Jamil Ahsan Kazi, Chen Fun Gee
Journal of Molecular Neuroscience: MN 2007, 32 (3): 228-34
Gabapentin (neurontin), a GABA analogue anticonvulsant has proven to be effective in anti-nociceptive activity as well as for the treatment of anxiety. Gabapentin (GBP) is well tolerated and shows very favorable side effects profile: The exact molecular mechanism of action of GBP to block postoperative pain and stress is not known. Therefore, to identify the functional neuroanatomical target sites of GBP in post-surgery as well as its effect on postsurgical process, we examined the effects of GBP on c-Fos expression in the supraspinal part of the central nervous system in rats. Using a well-validated rat model of surgical pain, we studied the neuroanatomical functional target sites of gabapentin after paw surgery. The effect of GBP was examined by means of c-Fos immunohistochemistry. A single intraperitoneal injection (i.p.) of GBP (150 mg/kg) or saline (control) was administered 20 min before surgical incision in the paw under anesthesia. Ninety minutes after surgical incision, the deeply anesthetized rats were perfused transcardially with 4% paraformaldehyde. Serial 40-microm-thick sections of whole brain (except spinal cord) were cut and processed by immunohistochemistry to locate and quantify the sites and number of neurons with c-Fos immunoreactivity. Detection of c-Fos protein was performed using the peroxidase-antiperoxidase detection protocol. Our present study demonstrated that compared to control, administration of GBP (150 mg/kg, i.p.) before paw surgery significantly (p < 0.01) attenuated the incision-induced c-Fos expression only in the paraventricular nucleus of the hypothalamus.

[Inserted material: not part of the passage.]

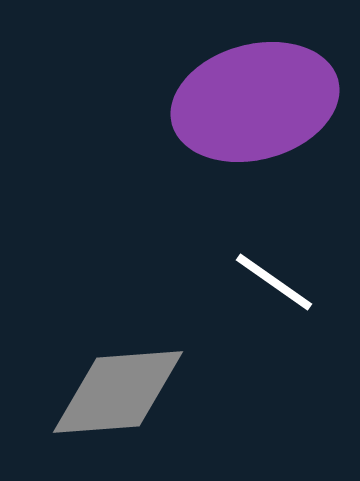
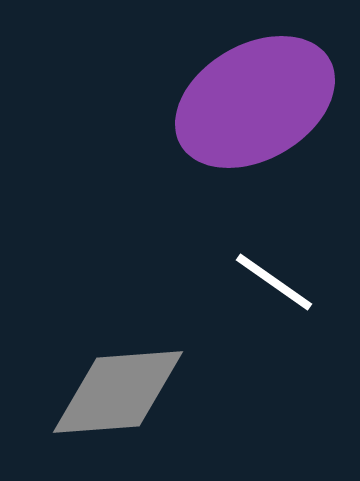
purple ellipse: rotated 15 degrees counterclockwise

In addition, GBP-induced increase in c-Fos expression was observed in the dorsal raphe (DRN) and in the nucleus raphe magnus. Present results indicate that GBP may differentially modulate c-Fos expression in surgical paw incision. Moreover, this study provides some clue to examine whether GBP exerts its action simultaneously through two separate pathways in post-surgery.